Crown Configuration Yellow-poplar crowns are very subject to breakage in wind, ice, and wet snow storms. To reduce the probability of crown damage, it is advisable to avoid selecting crop trees that have major V-shaped forks, especially if there is a visible seam below the fork. Branches that are smaller and join nearly perpendicular to the main stem are preferable. Discriminate against selecting crop trees that have major crooks on the main stem; crooks are a vulnerable point of breakage. As with any species of timber crop tree, it is desirable to have a crown that has live branches on all four sides of the main stem so the weight of the crown is balanced around the bole.
Windfirmness Windthrow has not been a problem with yellow-poplar in the previously mentioned crop tree management demonstration areas or the research treatment areas established on the Fernow Experimental Forest. However, on sites with shallow soils on exposed ridges, caution may be appropriate. When tip-overs are observed in the woods, frequently people assume it is because of windthrow. Although wind may be a factor in the event, often ice, wet snow, and saturated soil are also major contributors. In my opinion, there is much greater risk for damage to yellow-poplar from crown breakage than from windthrow.
WHAT DOES IT ALL MEAN?
Yellow-poplar has the potential to be a premier tree in the central Appalachians. With adequate release, it can grow at the rate of 3 to 5 inches per decade on acceptable sites. With those growth rates, harvestable-size sawtimber trees are possible in 50 to 60 years. Although we still may not match southern pine volume per acre growth rates, good yellow-poplar sites can produce pretty impressive volumes of potentially high-value product.
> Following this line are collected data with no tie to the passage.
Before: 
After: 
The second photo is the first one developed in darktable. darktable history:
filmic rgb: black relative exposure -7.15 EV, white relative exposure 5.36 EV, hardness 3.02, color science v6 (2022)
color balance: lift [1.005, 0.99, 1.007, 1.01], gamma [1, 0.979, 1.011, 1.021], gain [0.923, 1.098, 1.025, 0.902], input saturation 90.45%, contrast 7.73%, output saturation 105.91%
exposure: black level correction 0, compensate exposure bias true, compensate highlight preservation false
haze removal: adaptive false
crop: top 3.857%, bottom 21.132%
If we apply a crown-touching release to the most desirable timber crop trees at a relatively young age, good naturally regenerated stands may have 35 crop trees per acre that can be retained to a mature diameter at breast height of about 20-22 inches. The butt logs of these trees will contain about 200 board feet, with an additional 100 board feet in the second log. That equates to about 7,000 board feet of high-value product and 3,500 board feet of lower value product. If that volume is grown in 50 to 60 years, we have a rotation length that may approach competitiveness with other wood-producing regions of the country.
In the past we have not made widespread, large-scale investments in yellow-poplar stands. Considering its potential growth rate on good sites, and the ease with which it is regenerated naturally (in the absence of an excessively high deer population), perhaps the time has come to change our investment strategy in this country. We need to direct financial and human resources to the development of this excellent investment opportunity in the central Appalachian hardwood region. The Stewardship Program (a public initiative) and the Sustainable Forestry Initiative (a private endeavor) have names that indicate a commitment to the management and wise use of our forest resource. The new markets for yellow-poplar give the forestry community an excellent opportunity to act on this commitment to the stewardship of a sustainable forest resource. Let's do it.